▶ [What you need to do]:
1. Decide whether each statement below agrees with the interview on Florida State's football season, answering yes or no and quoting the deciding words of the interview. (a) Landon Dickerson has played in only two games this season. (b) Center Alec Eberle has missed time with injuries. (c) Florida State has used eight different starting offensive lines in nine games.
2. Go on with the interview on Florida State's football season from the point where it stops.

And In That Corner ... The Florida State Seminoles, in the midst of a program-low season
Florida State may be down this year, but if any claimed Notre Dame rival deserves a double dose of insights from beat writers watching the other sideline, it is the Seminoles. Others (Stanford, USC, Michigan) are more familiar due to the regularity of their Irish matchups, and Miami does not show up on the calendar again until 2024.
DF: I am not sure where to start with the Florida State. Let’s begin with weaknesses, otherwise known as the offensive line. It has been an obvious issue since September, but has it improved at all as the season has progressed?
CW: Coming into the season, it was known that Florida State was going to need injury luck on its side with a lack of offensive line depth. There has been almost no luck in this regard. FSU’s most talented offensive lineman, Landon Dickerson, has played in only two games and looks to be done for the season. Two other experienced linemen, Cole Minshew and Derrick Kelly, have also missed time with injuries. Center Alec Eberle has started 41 straight games, but there’s been total flux everywhere else. FSU has been forced to use players out of position and far earlier than they were ready for playing time, trotting out eight different starting offensive lines in nine games this season.

▶ [Data extracts]:
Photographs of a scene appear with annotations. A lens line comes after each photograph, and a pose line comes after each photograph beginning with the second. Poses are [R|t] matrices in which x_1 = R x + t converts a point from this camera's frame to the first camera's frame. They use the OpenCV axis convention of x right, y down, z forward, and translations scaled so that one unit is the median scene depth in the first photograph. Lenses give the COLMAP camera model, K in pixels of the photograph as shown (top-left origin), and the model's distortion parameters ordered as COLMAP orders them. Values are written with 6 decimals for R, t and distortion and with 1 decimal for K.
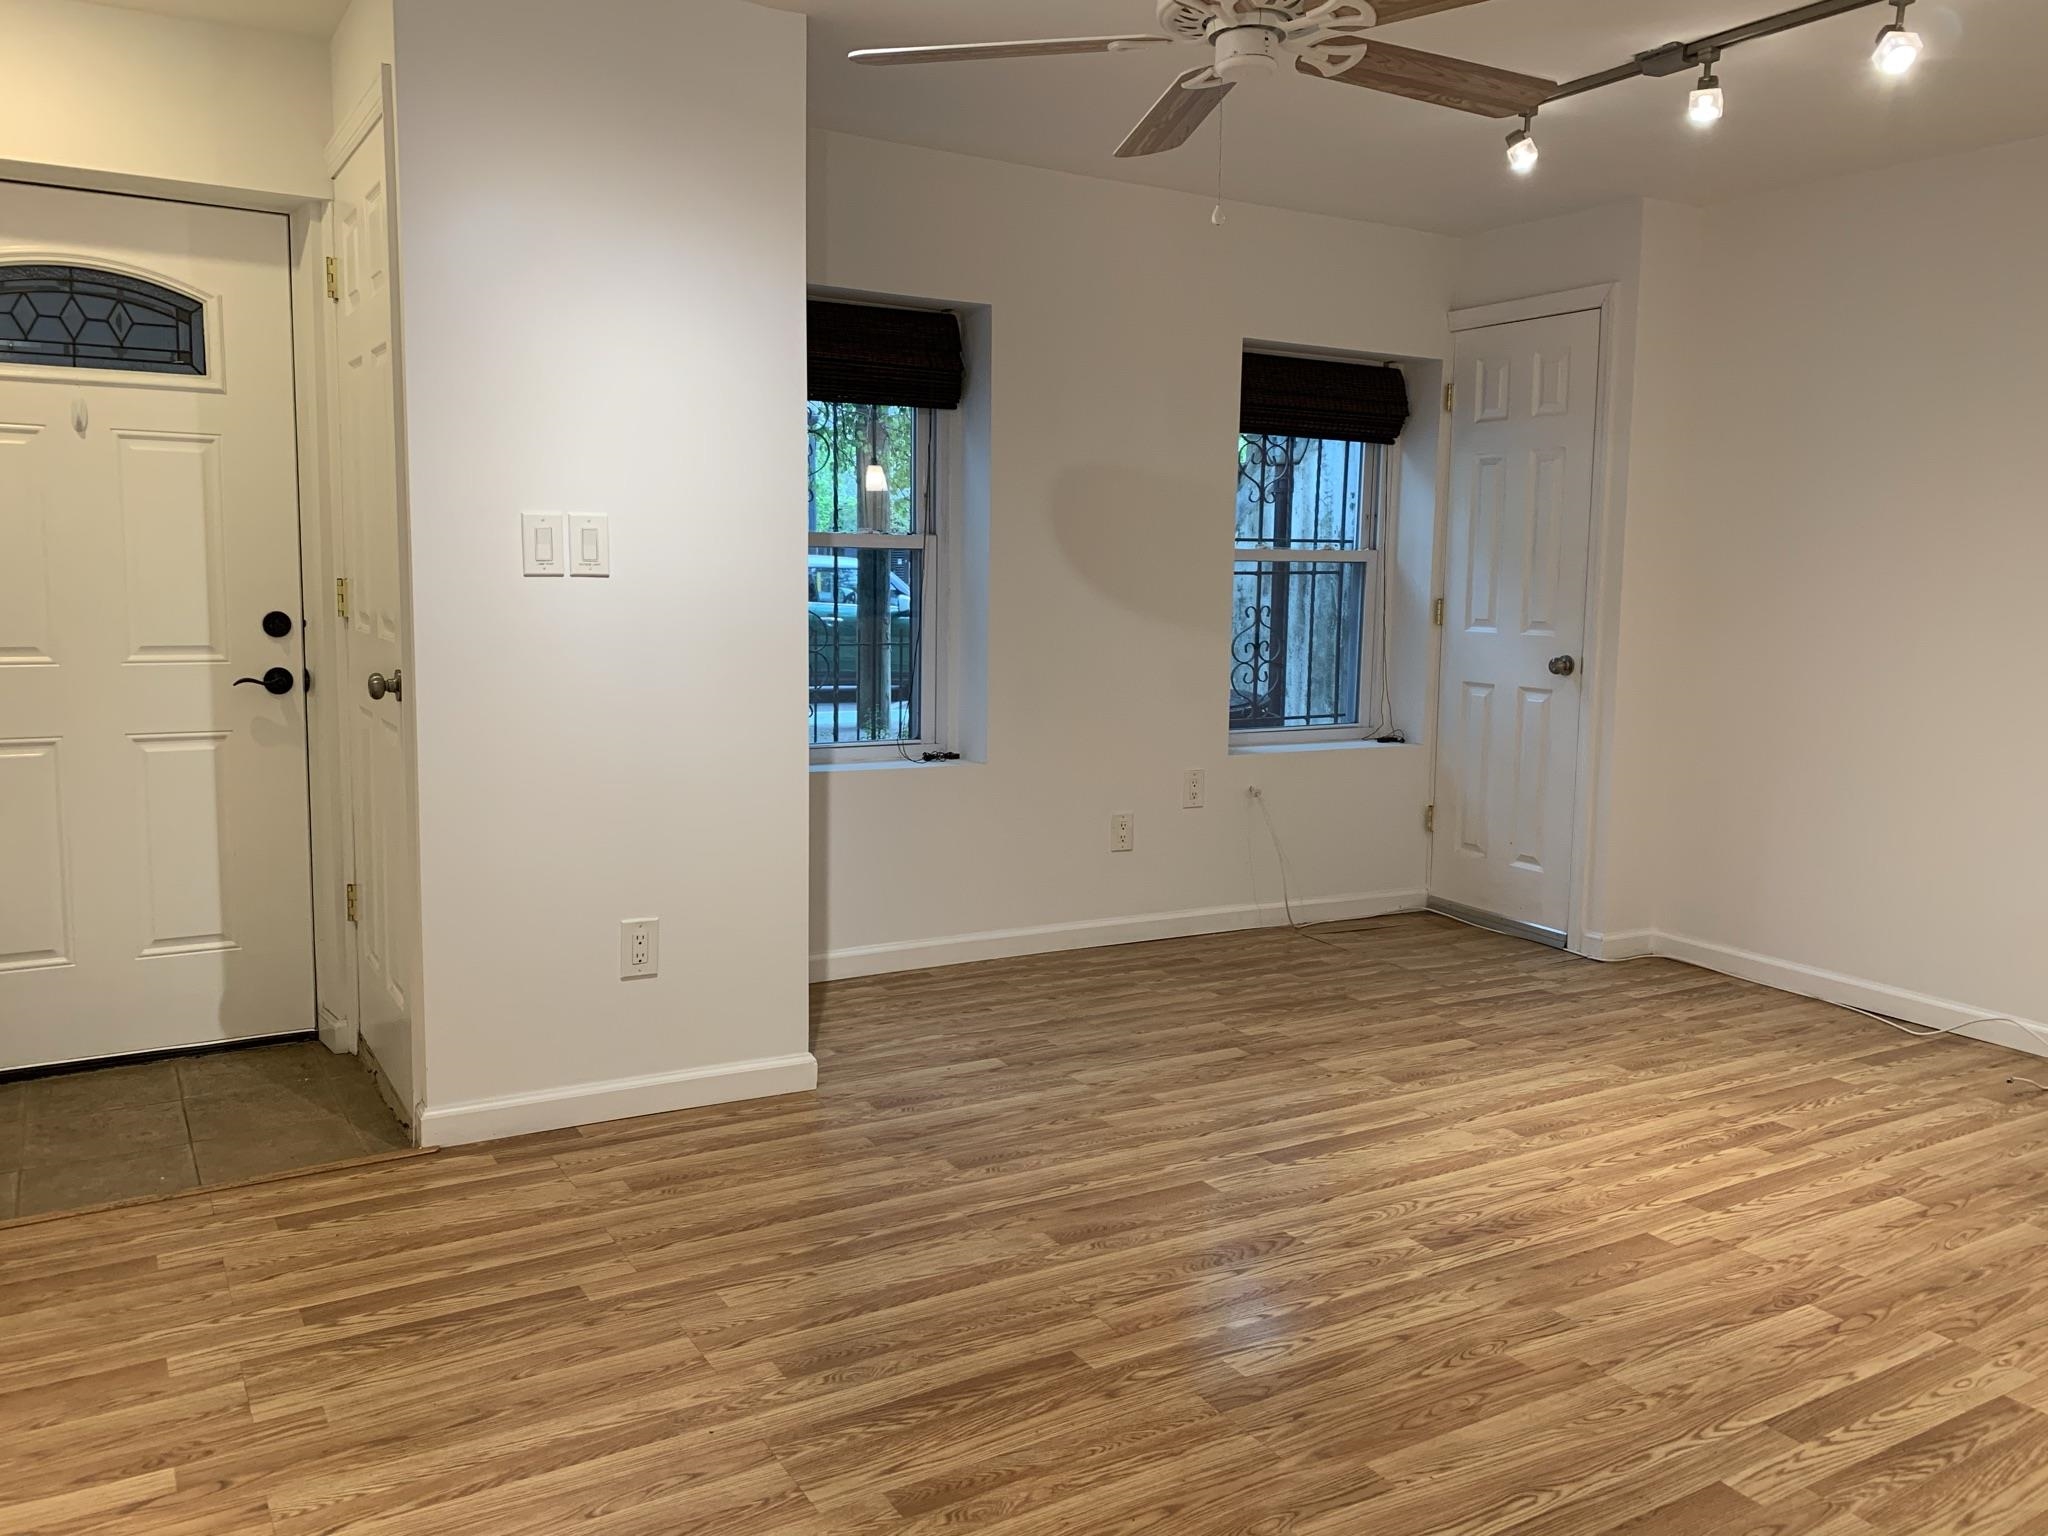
lens RADIAL K [[1577.0, 0, 1013.6], [0, 1577.0, 755.2], [0, 0, 1]] dist [0.044172, -0.040686]
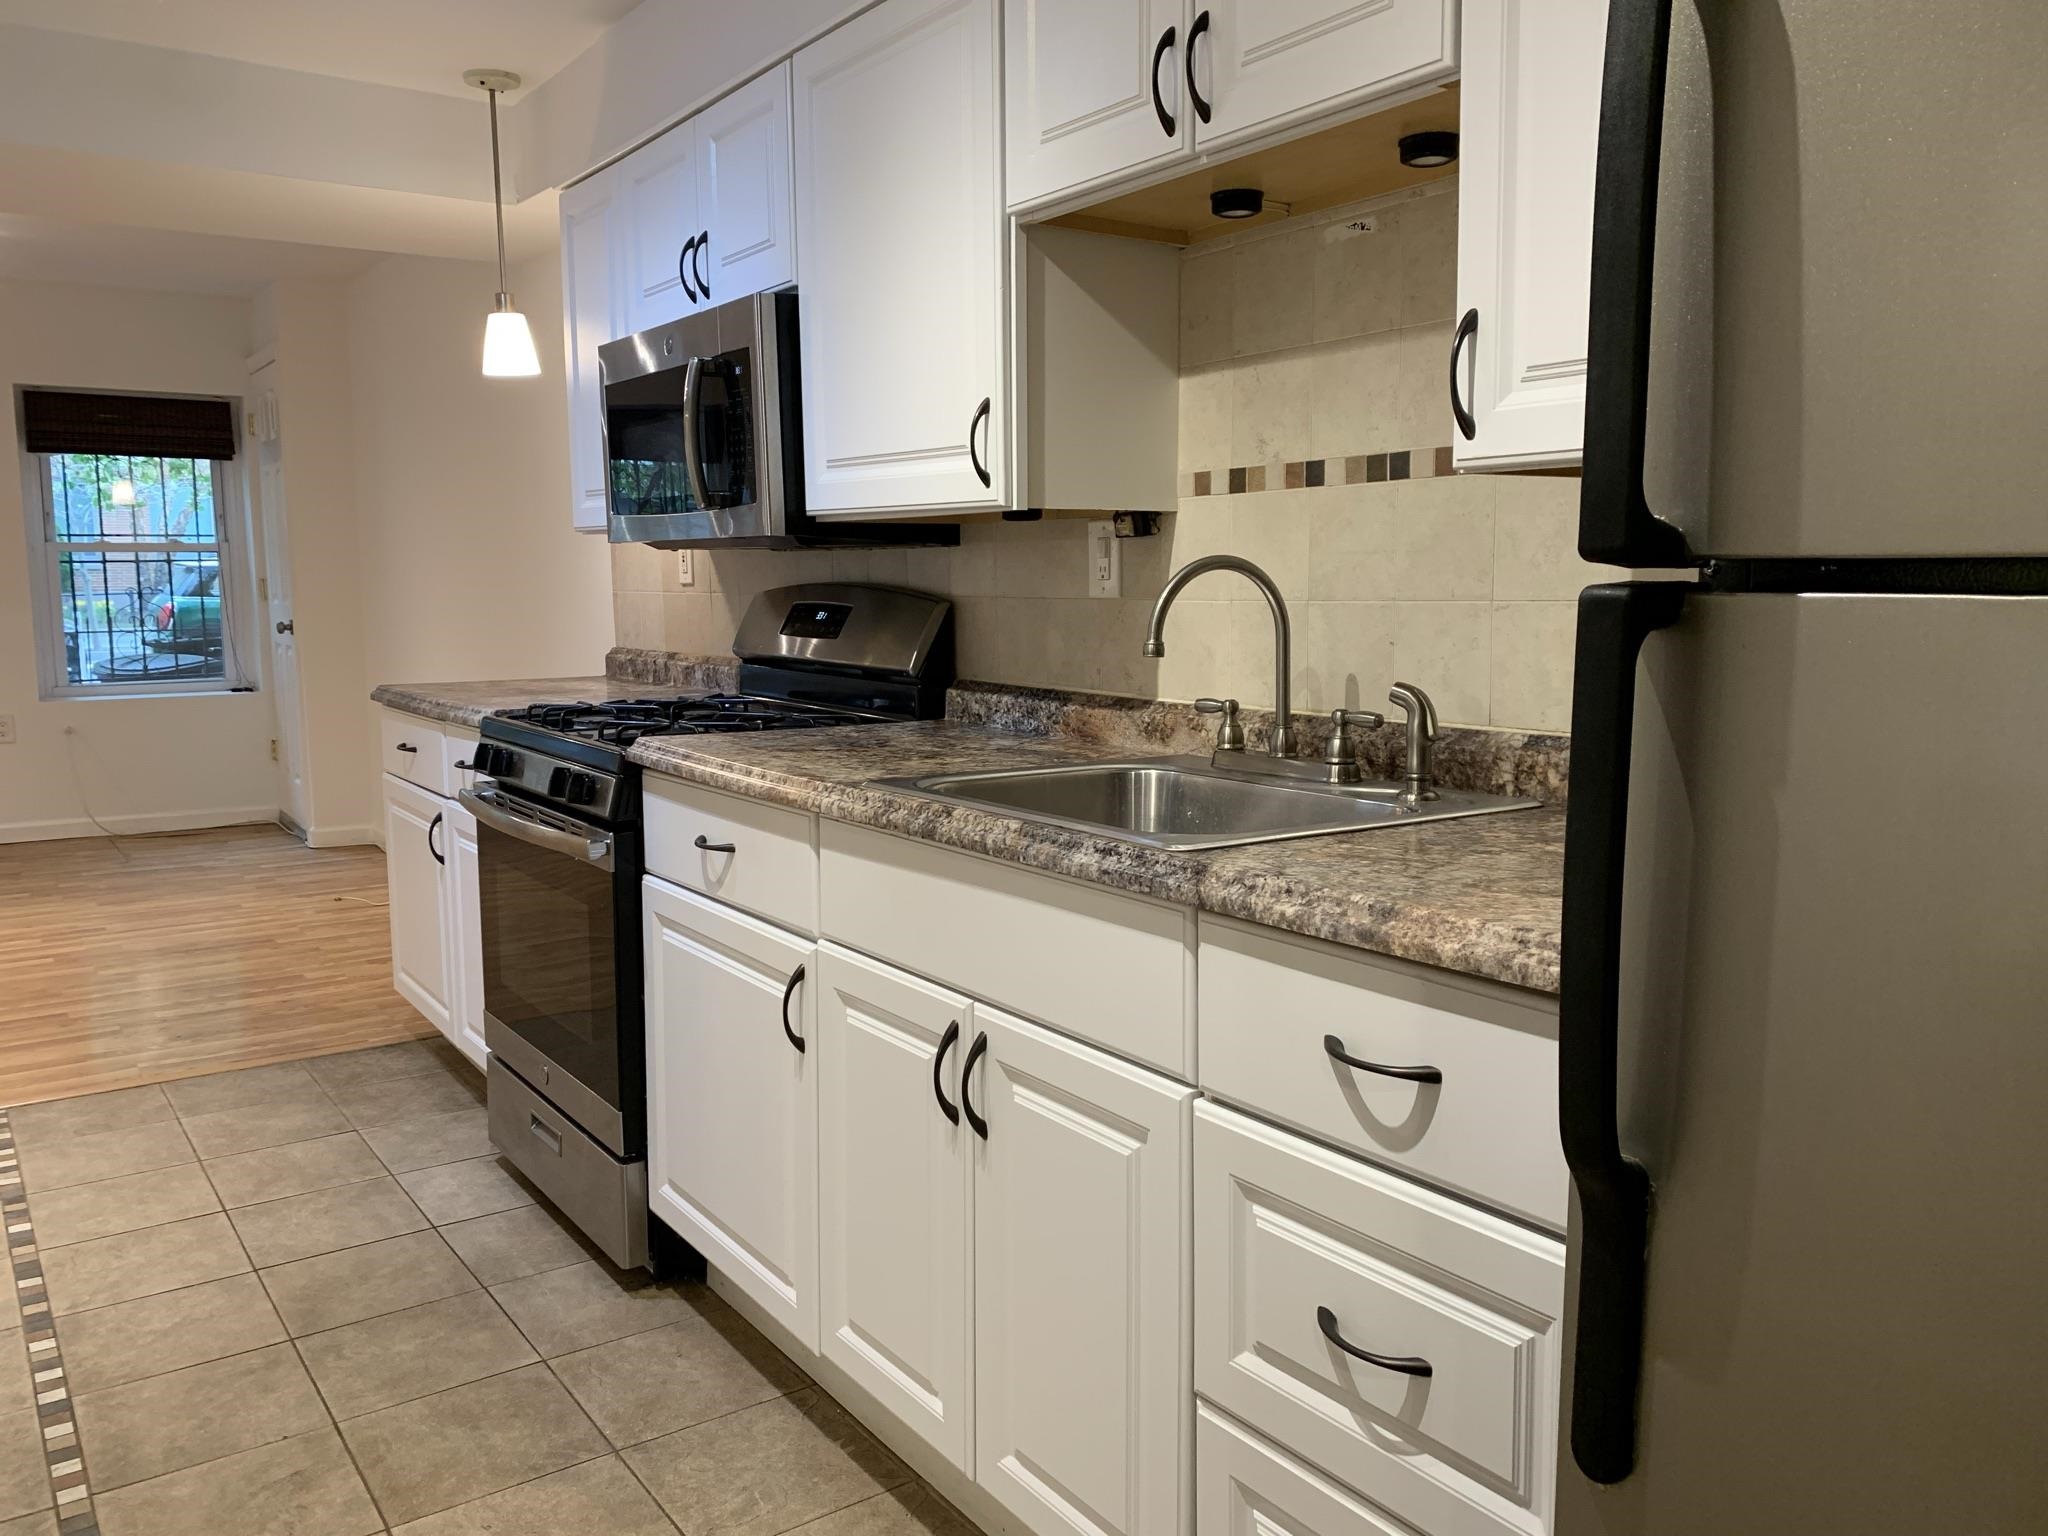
lens RADIAL K [[1577.0, 0, 1024.6], [0, 1577.0, 755.2], [0, 0, 1]] dist [0.044172, -0.040686]
pose [[0.996889, -0.030054, 0.072870, 1.148489], [0.030056, 0.999548, 0.001073, 0.090332], [-0.072869, 0.001120, 0.997341, -0.497018]]
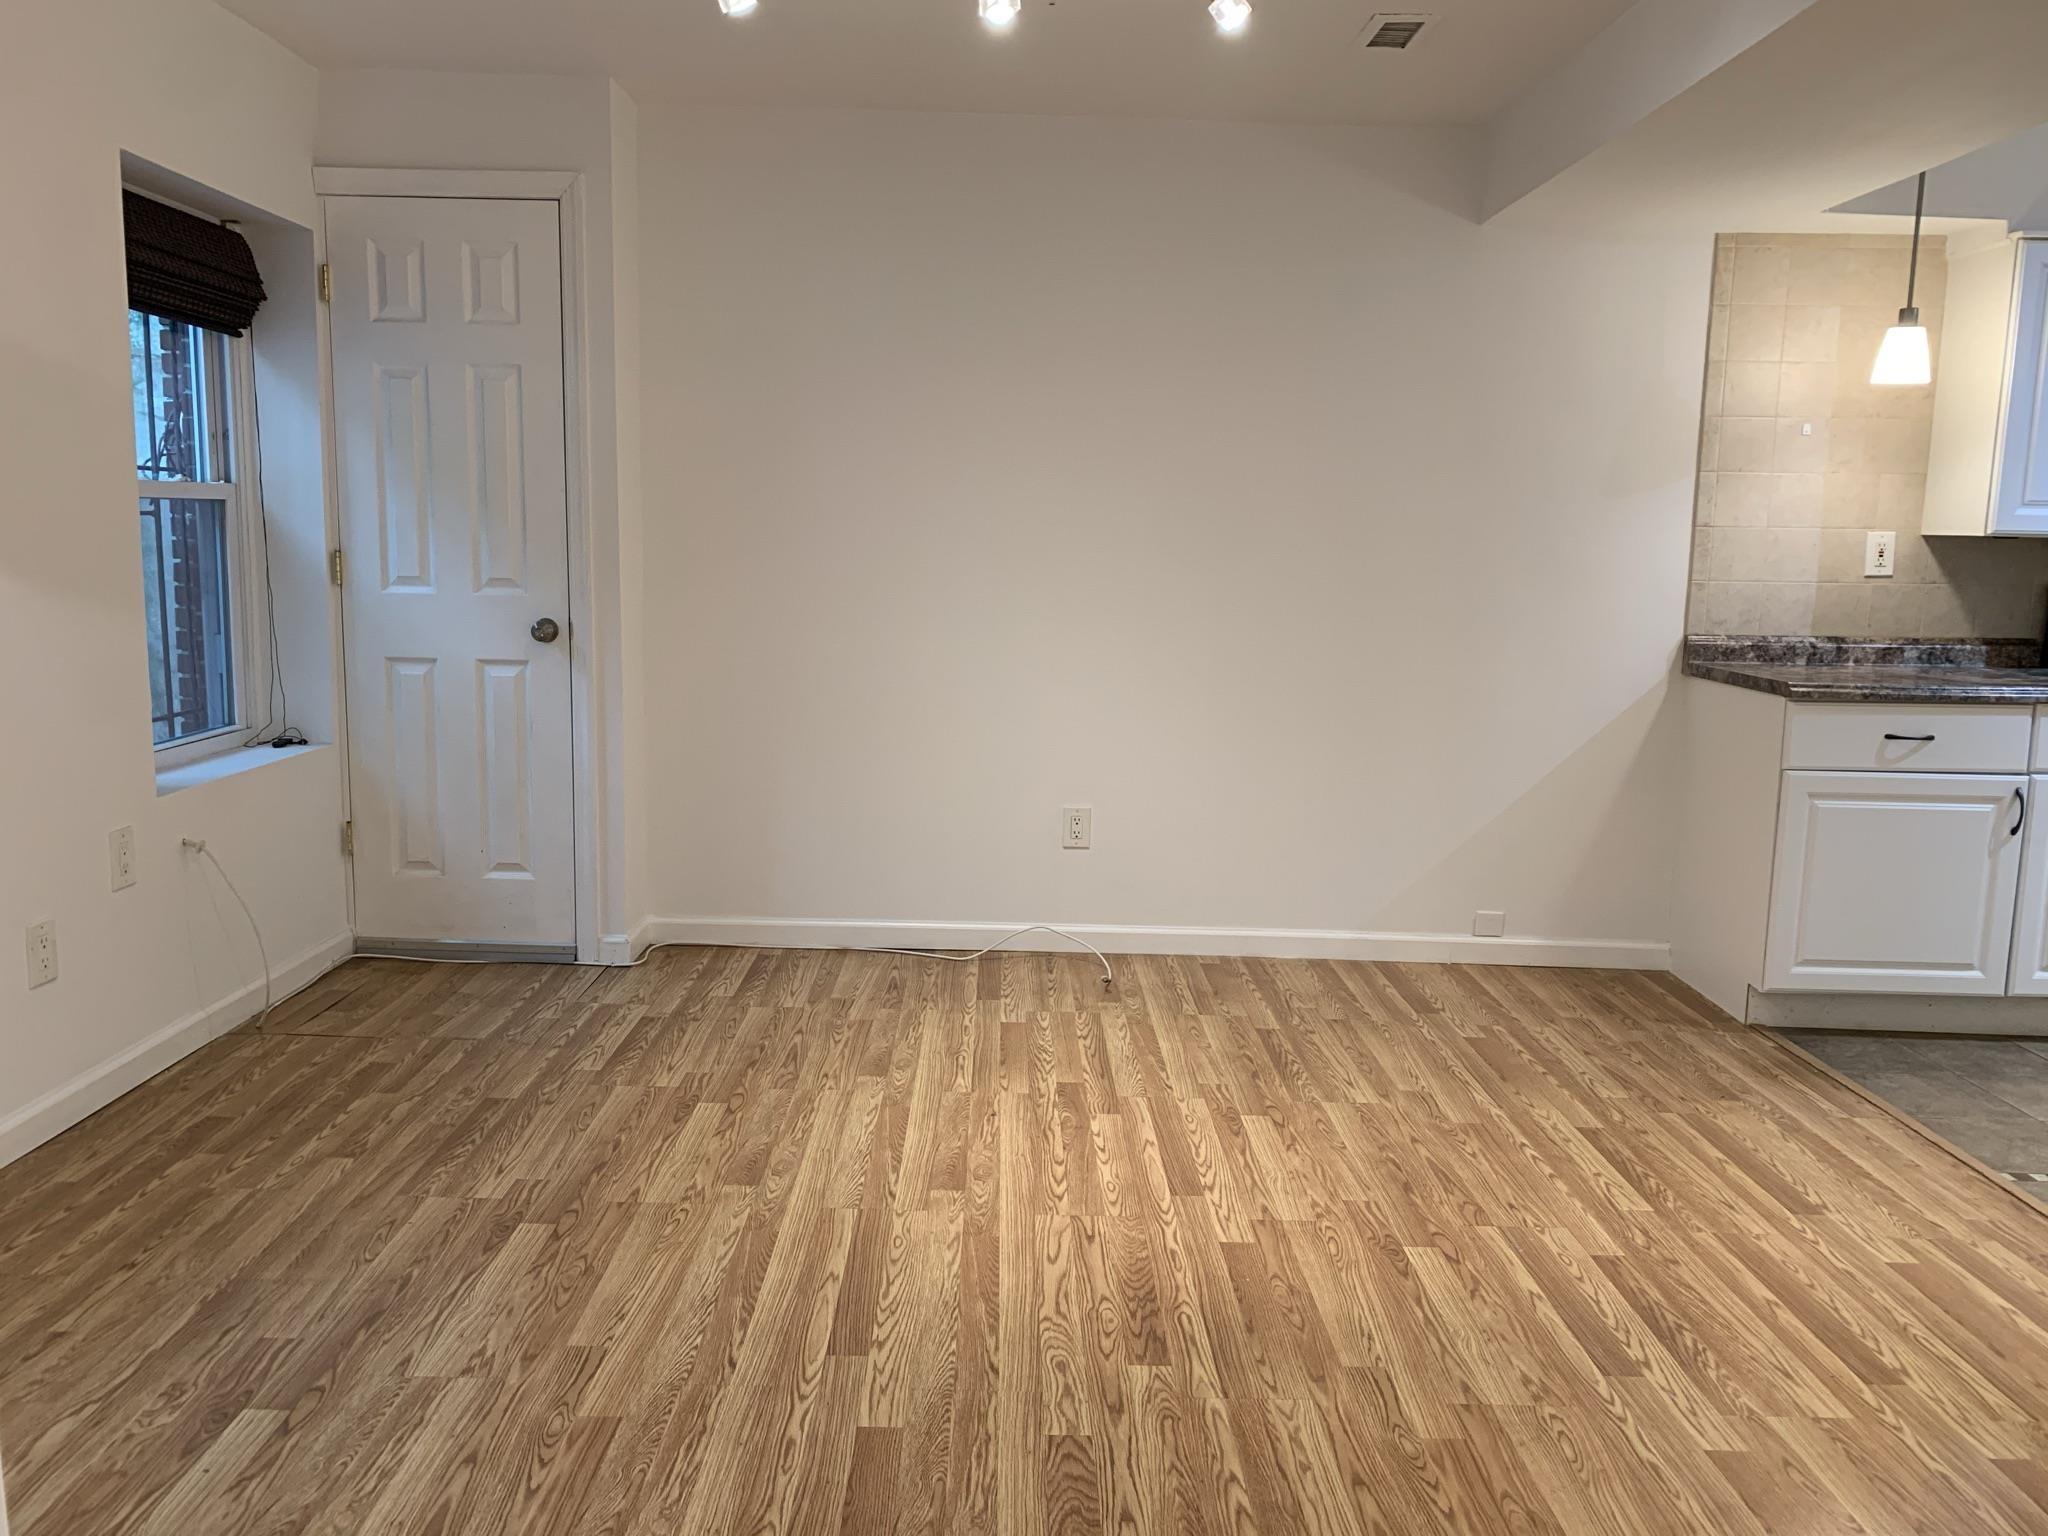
lens RADIAL K [[1577.0, 0, 1011.9], [0, 1577.0, 747.1], [0, 0, 1]] dist [0.044172, -0.040686]
pose [[0.502489, -0.129712, 0.854798, -0.336448], [0.091407, 0.991111, 0.096664, -0.072127], [-0.859738, 0.029562, 0.509879, 0.487367]]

▶ [Written responses]:
1.
(a) Yes: "Landon Dickerson, has played in only two games"
(b) No: "Center Alec Eberle has started 41 straight games"
(c) Yes: "trotting out eight different starting offensive lines in nine games this season"

2.
CC: Well, in a word .... No. Florida State is left with a mess up front. It has a converted defensive lineman, Arthur Williams, starting at one spot and a backup center, Brady Scott, starting at one of the tackle positions. Center Alec Eberle is the only lineman with any real experience.
Last week, Florida State rushed for 24 yards. The Seminoles are currently averaging less than 2.4 yards per carry, and Florida State has two former five-star running backs (Cam Akers and Jacques Patrick) in the backfield. The offensive line isn’t just bad. It’s historically bad. And it gives the offense almost zero chance of moving the ball consistently against competent defenses.
Part of that struggle has been giving up 3.11 sacks per game. Meanwhile, one of the greatest reasons to believe in Notre Dame’s chances at running the table is its defensive line. Might the Irish front be able to feast this weekend?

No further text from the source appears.